┌─ AVAILABLE RECORDS

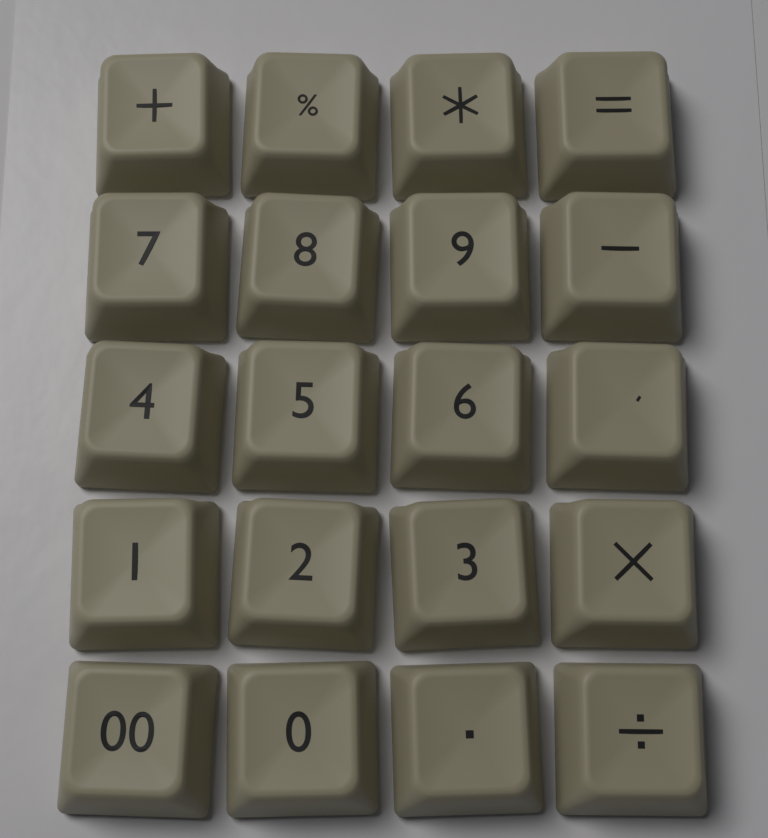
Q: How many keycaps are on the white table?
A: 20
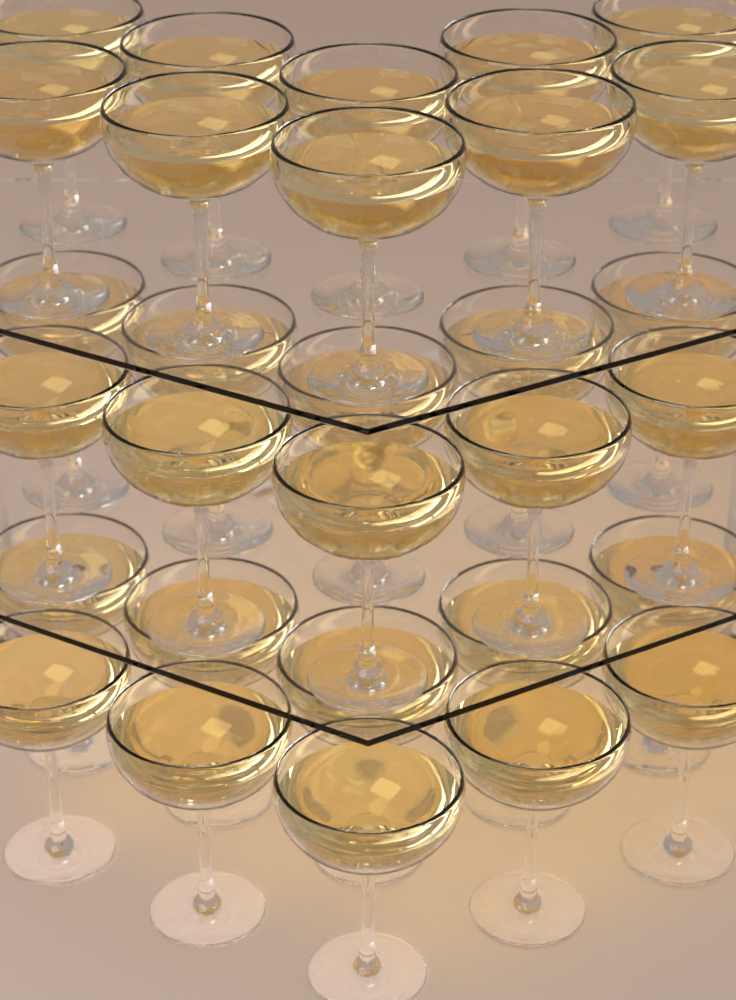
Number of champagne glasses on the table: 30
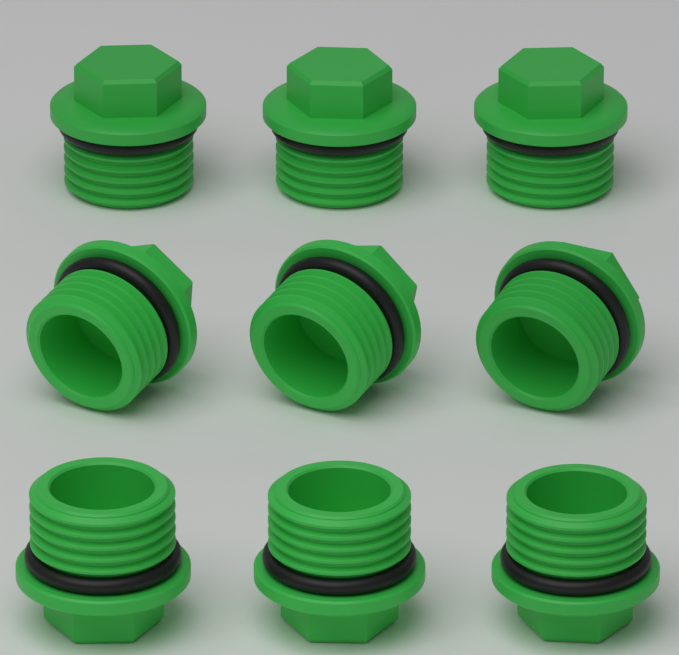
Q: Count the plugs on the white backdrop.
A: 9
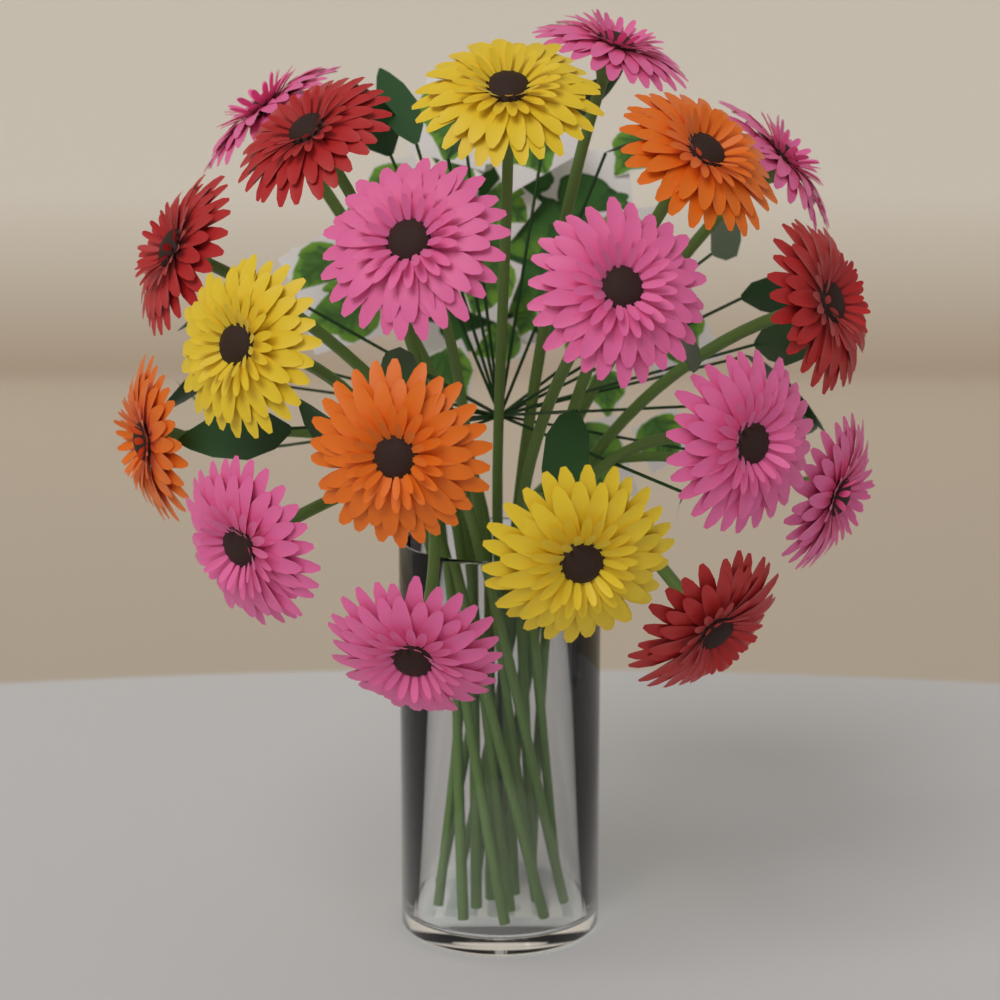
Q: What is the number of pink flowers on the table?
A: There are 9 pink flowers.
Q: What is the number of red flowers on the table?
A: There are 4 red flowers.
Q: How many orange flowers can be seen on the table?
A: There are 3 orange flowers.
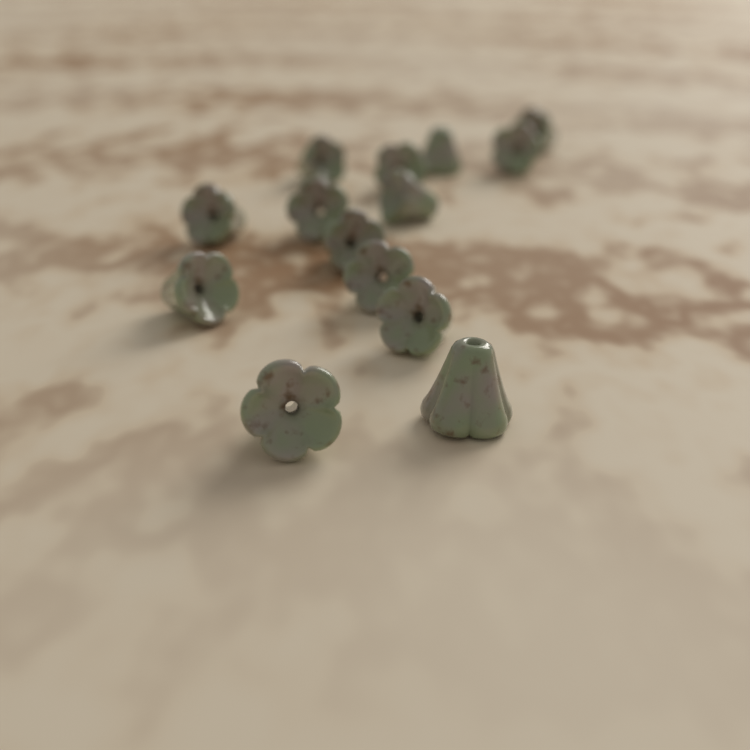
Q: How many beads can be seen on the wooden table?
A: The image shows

└─

Reproduce the lines starting with the one containing "Q: What is the number of pink" and continuing through the last line above, both included. Omit any pictures from your answer.

__FINAL ANSWER__
Q: What is the number of pink flowers on the table?
A: There are 9 pink flowers.
Q: What is the number of red flowers on the table?
A: There are 4 red flowers.
Q: How many orange flowers can be seen on the table?
A: There are 3 orange flowers.
Q: How many beads can be seen on the wooden table?
A: The image shows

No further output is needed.